▶ [RECORD EXTRACTS]:

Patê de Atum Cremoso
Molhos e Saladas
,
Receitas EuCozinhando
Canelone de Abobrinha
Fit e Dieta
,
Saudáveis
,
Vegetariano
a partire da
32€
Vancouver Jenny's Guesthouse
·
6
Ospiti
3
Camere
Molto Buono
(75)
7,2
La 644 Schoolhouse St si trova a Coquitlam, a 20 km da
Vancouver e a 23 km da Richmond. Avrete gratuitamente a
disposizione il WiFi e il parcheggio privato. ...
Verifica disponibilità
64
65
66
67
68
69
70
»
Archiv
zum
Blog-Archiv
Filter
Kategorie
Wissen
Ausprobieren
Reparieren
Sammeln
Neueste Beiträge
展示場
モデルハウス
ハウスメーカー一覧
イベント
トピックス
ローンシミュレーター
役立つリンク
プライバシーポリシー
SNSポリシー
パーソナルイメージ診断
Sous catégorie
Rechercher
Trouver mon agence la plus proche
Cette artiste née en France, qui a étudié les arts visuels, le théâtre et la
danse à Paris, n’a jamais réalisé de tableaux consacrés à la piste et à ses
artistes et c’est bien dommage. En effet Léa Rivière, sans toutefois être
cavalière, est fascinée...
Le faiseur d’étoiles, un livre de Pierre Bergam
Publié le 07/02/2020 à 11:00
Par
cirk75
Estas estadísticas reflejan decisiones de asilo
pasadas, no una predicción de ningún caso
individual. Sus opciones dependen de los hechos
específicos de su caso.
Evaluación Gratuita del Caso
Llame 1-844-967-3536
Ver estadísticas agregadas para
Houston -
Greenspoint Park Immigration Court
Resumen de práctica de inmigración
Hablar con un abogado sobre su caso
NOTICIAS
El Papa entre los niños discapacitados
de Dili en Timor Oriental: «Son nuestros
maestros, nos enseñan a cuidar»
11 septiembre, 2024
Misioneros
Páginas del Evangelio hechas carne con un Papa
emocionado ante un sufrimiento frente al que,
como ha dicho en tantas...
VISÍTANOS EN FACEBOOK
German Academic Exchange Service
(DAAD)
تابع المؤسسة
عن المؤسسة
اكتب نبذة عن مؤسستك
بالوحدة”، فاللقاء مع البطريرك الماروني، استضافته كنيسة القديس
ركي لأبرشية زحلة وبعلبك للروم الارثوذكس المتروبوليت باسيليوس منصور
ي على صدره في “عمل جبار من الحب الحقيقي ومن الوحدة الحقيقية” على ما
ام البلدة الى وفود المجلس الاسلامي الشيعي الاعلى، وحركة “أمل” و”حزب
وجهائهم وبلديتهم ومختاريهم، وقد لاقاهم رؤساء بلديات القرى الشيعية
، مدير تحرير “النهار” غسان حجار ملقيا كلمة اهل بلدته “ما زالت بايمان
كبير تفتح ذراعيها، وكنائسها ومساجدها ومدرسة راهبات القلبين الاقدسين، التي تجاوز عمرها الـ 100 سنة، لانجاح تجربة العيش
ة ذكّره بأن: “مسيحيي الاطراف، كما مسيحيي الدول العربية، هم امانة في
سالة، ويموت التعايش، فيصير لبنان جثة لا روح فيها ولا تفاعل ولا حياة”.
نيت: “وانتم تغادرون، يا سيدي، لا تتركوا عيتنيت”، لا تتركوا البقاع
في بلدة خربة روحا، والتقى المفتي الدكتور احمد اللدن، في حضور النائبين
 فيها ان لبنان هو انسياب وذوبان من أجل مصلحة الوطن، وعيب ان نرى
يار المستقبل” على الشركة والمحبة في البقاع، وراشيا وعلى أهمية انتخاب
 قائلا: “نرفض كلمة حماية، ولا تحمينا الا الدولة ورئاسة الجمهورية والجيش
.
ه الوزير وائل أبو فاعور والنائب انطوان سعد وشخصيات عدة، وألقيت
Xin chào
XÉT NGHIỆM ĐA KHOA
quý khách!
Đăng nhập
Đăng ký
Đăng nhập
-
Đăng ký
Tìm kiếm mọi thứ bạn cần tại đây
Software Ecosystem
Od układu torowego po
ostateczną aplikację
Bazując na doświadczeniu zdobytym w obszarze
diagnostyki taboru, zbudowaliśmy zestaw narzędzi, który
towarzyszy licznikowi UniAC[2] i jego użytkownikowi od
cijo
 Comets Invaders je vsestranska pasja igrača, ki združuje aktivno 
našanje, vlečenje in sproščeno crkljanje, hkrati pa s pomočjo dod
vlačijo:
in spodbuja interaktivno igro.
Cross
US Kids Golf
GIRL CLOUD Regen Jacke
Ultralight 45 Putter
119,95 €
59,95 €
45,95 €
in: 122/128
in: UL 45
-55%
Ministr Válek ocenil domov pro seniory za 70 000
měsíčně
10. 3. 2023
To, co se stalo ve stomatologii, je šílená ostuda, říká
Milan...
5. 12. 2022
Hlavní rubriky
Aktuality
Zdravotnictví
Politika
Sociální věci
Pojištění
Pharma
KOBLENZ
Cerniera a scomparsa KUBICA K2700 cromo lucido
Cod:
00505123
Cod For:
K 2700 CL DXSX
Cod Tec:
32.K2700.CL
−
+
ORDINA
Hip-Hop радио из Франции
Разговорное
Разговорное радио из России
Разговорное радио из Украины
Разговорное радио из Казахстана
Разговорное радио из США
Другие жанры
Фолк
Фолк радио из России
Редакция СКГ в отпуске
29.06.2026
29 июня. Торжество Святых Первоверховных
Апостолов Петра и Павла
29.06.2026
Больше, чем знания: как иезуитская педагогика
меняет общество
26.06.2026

▶ [WHAT THIS TASK INVOLVES]: Begin with the first line of the records and finish with the line containing "Vancouver e a". Reproduce those lines exactly, both ends included, and nothing else.

▶ [TASK ANSWER]:
Patê de Atum Cremoso
Molhos e Saladas
,
Receitas EuCozinhando
Canelone de Abobrinha
Fit e Dieta
,
Saudáveis
,
Vegetariano
a partire da
32€
Vancouver Jenny's Guesthouse
·
6
Ospiti
3
Camere
Molto Buono
(75)
7,2
La 644 Schoolhouse St si trova a Coquitlam, a 20 km da
Vancouver e a 23 km da Richmond. Avrete gratuitamente a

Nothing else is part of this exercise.